Silhouette of the team on the peak of mountain. Sport and active life.

Emily Harrington, the elite athlete who recently solo-climbed El Capitan was the subject of last week’s tip. But we’re an equal opportunity supporter. Jim Whittaker served as President and CEO of REI for 25 years.

But beginning in the 1960’s, Jim and his brother Lou were also rated among the world’s best climbers. The brothers, who in their youth suffered from asthma, found that mountains provided a welcome relief from their condition. And as they developed mastery, they discovered what every speaker must know—the breath is the key to achievement.

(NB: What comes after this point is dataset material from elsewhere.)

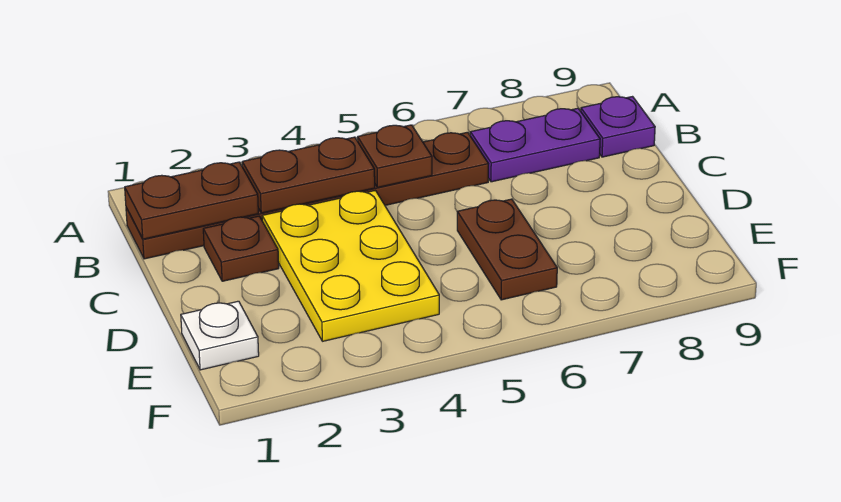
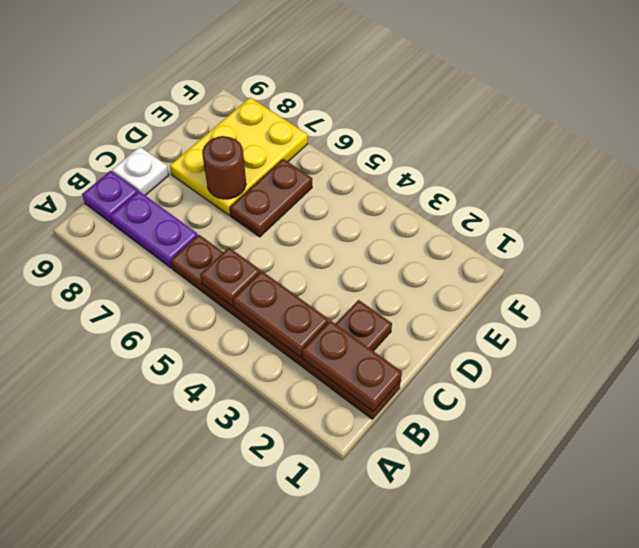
yellow plate C3:E4 level 1 -> yellow plate D7:F8 level 1
none -> brown round brick D7 level 2
white plate E1 level 1 -> white plate C9 level 1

Jim became the first American to summit Everest in 1963. His team joked about the Whittaker Wheeze, thought to originate from Jim’s asthma. Not so. Whittaker realized that if you practice belly breathing, or expelling carbon dioxide from the lower portion of the lungs, you reduce muscle fatigue and fuel your muscles via better oxygen uptake.

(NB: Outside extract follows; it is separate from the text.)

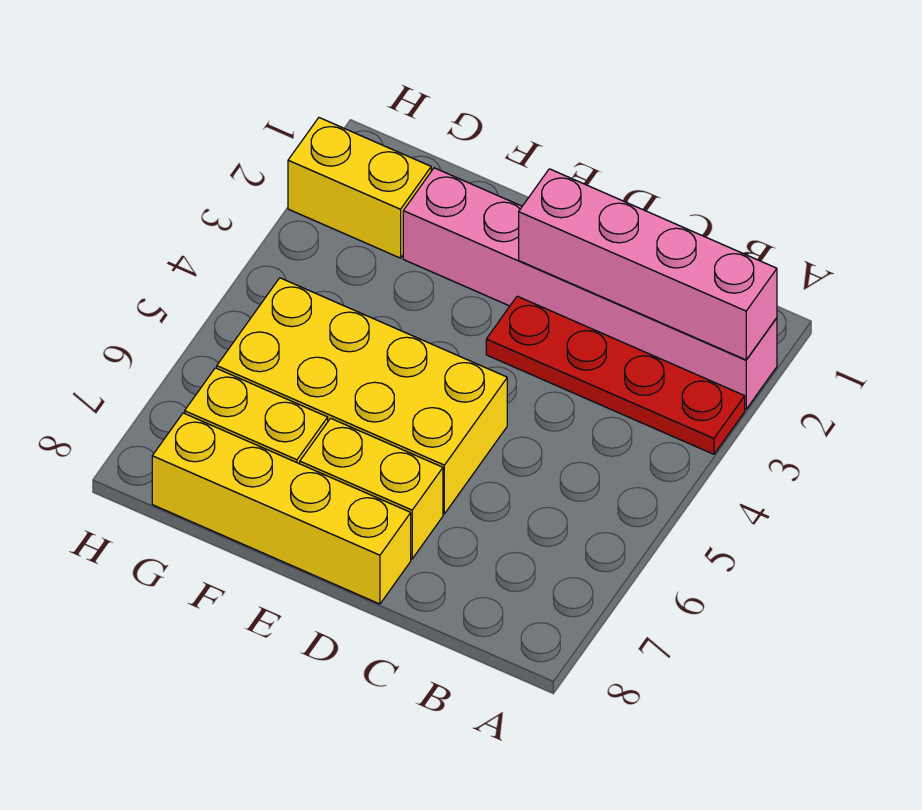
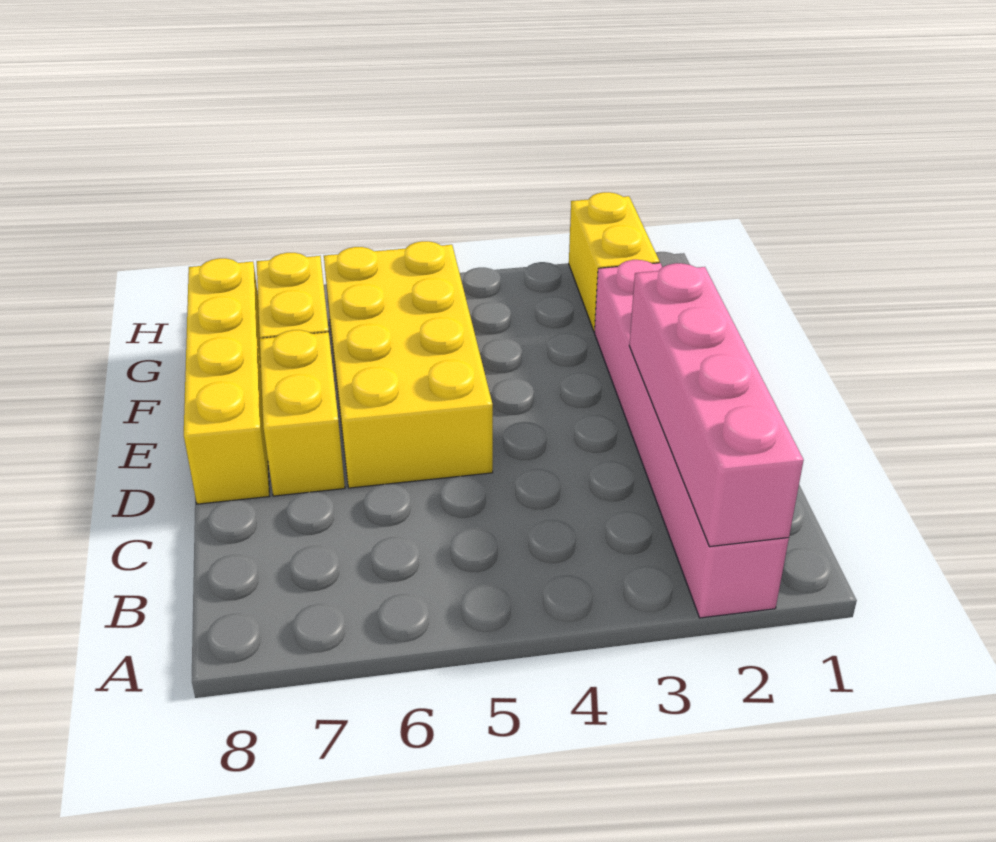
red plate A3:D3 level 1 -> none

With speakers, even a small amount of stage fright causes constriction and breathing becomes shallow. Carbon dioxide builds up, causing the pH of the blood to drop, muscles contract and brains get fuzzy. If this occurs, open your arms, lift your head, and forcefully expel air. Then slowly intake lots of oxygen and expel again slowly. Push your belly button back to your spine as you exhale more. (don’t pass out, please) This breathing centers you and relieves muscle tension, but as a practice, who knows? You might even summit a high-altitude peak.